La situazione creatasi a Cipro, con le banche chiuse, le perdite dei risparmiatori e il sistema di controllo sui flussi di capitale, che va contro tutti i principi dell'Ue, ha portato alcuni esperti a ipotizzare che gli eventi a cui stiamo assistendo non siano altro che una specie di prova generale in vista di un possibile crollo su grossa scala della valuta europea.
“Il libero movimento dei flussi finanziari tra le banche di Paesi diversi è una delle caratteristiche principali dell'unione monetaria. Se tale movimento venisse limitato, il valore dell'euro su un conto di una banca cipriota sarà ovviamente inferiore rispetto a quello di depositi bancari in altri Paesi. E questo in sostanza significa che l'euro cipriota non è già più euro. Ponendo dei limiti agli spostamenti di capitale, la Banca Centrale Europea ha di fatto creato a Cipro una nuova valuta”, scrive il vicedirettore di Bruegel Guntram Wolff.

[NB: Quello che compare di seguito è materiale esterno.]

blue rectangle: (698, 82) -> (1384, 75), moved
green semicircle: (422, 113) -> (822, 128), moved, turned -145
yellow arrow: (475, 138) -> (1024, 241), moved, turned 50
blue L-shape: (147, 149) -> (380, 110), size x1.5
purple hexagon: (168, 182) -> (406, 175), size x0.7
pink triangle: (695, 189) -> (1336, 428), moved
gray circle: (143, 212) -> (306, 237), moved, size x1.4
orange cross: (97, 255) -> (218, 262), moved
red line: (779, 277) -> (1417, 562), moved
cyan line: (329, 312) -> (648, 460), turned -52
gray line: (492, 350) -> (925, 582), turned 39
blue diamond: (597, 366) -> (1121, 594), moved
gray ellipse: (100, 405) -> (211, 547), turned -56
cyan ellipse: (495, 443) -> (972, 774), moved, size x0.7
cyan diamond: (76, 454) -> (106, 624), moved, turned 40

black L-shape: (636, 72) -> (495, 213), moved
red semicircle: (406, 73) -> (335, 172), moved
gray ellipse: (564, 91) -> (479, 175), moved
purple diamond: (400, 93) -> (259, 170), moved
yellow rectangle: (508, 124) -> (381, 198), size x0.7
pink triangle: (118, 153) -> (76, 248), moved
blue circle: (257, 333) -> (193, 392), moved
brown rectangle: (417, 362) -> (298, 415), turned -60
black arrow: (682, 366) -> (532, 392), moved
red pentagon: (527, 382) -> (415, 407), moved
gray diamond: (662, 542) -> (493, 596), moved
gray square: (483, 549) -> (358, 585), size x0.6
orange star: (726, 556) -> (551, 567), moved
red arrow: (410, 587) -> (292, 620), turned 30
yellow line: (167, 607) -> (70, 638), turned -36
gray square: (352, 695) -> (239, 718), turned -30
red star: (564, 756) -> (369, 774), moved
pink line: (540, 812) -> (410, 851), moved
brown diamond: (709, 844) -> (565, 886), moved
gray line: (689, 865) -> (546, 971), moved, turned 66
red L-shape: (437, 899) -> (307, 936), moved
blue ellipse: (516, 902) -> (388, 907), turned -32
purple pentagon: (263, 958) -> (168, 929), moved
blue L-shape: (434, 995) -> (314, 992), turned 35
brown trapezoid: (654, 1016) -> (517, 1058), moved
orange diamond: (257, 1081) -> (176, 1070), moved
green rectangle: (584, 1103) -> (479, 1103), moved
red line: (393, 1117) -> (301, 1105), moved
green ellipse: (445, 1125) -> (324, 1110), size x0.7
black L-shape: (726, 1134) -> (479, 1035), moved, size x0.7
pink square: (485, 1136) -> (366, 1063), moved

A quanto pare la fine dell'euro sarà proprio così: i Paesi non si metteranno ad annunciare ufficialmente la propria uscita dall'unione monetaria (anche perché non esiste un meccanismo di annullamento dell'appartenenza all'Ue), ma si limiteranno a introdurre delle restrizioni ai trasferimenti di capitale circoscrivendo i sistemi bancari nazionali entro dei confini geografici.
Secondo le previsioni degli analisti, questo modello di condotta di Bruxelles in una situazione di crisi economica potrebbe essere un segnale per altri Paesi europei “non virtuosi”, i cosiddetti Pigs, dove non è da escludere che gli investitori si facciano prendere dal panico provocando una fuga di capitali. Se questo accadesse i funzionari europei potrebbero decidersi una seconda volta a stabilire il proprio controllo sugli spostamenti di capitale, e in tal caso potremmo dire addio alla moneta unica europea come la conosciamo adesso.